Not that all’s suddenly peachy in North Asia. Prime Minister Suga canceled this year’s trilateral China-Japan-South Korea summit planned for Seoul. Suga, who’s just two months into his premiership, declined to visit South Korea amid rancor over demands Japan pay reparations for forced labor during World War II.

Yet this, too, could work in Beijing’s favor.

“China will probably be able to coordinate bilateral exchanges with both countries,” notes Sandip Kumar Mishra, a professor at Jawaharlal Nehru University. “Mistrust and animosity between Seoul and Tokyo, their drift away from the US, and closer cooperation with China will give Beijing both economic advantage and a political-security upper hand.

“A potential future mediation role for China will only strengthen its position in regional politics.”

Taiwan could be another flashpoint. For years now, the tech-heavy island economy has been angling to enter the TPP. There’s no doubt that East Asia’s sixth-biggest economy would benefit from entering the grouping, and vice versa. The infusion of foreign competition could be just what President Tsai Ing-wen’s economy needs.

احتفت رئيسة تايوان تساي إنج-ون بتعديل في قانون الاستفتاءات كلحظة تاريخية في تاريخ الديمقراطية في تايوان، وهو تصريح قد تكون ندمت عليه. صورة: AFP / Sam Yeh
Taiwan’s Tsai Ing-wen will be hoping to be able to make a deal. Photo: AFP/Sam Yeh

But Taiwan’s in-limbo plight – China considers it a renegade province – will require deft and patient negotiating. It also may require a US-led TPP once again.

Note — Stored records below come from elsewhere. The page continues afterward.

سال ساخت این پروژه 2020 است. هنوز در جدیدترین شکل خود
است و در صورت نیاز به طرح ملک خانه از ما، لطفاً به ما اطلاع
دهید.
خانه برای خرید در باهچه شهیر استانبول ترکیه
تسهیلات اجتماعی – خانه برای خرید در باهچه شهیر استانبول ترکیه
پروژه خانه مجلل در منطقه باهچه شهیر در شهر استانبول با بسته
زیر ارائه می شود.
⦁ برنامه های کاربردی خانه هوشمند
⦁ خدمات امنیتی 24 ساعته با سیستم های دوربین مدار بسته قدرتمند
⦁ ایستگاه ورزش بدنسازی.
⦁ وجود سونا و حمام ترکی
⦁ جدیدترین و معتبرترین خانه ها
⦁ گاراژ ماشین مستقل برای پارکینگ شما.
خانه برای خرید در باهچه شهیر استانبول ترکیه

Count veteran China watcher Richard McGregor among those who think Taiwan, as a WTO member, has every right to join the TPP fold. The trouble is, notes the Lowy Institute senior fellow, a consensus is required to admit new TPP members.

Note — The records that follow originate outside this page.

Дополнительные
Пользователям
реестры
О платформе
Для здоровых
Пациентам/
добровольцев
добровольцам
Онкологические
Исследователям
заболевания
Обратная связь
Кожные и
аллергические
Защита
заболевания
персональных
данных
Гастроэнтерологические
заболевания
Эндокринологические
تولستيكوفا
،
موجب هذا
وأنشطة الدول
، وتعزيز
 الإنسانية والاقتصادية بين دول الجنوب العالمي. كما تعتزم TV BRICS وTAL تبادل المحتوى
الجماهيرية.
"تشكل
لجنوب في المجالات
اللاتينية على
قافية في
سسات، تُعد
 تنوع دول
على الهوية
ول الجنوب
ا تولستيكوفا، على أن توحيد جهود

Though China is not in the TPP, it is sure to pressure smaller nations that are to vote no. It remains to be seen whether Biden can make Taipei’s TPP dreams a reality.

Either way, the free-trade coup Xi just pulled off stands in stark contrast to what’s happening elsewhere. And it dovetails with something of which US officials can only dream: the return of steady economic growth.

In recent weeks, South Korea and Japan joined China in the rarefied club of major nations beginning to put the Covid-19 era in the rearview mirror. South Korea grew 1.9% in the three months to September. Japan expanded 5% quarter-on-quarter during the same period, pulling out of recession.

The lesson from Beijing, Seoul and Tokyo is obvious: only by defeating the pandemic can nations bounce back. And here, the economy Biden inherits is surging chaotically in the opposite direction. This week, the globe’s biggest economy blew past the 11-million-infections mark.

As Biden seeks to put out Trump’s fires, Xi’s economy is rising rapidly from Covid-19’s ashes, gaining altitude and making trade allies in vital places.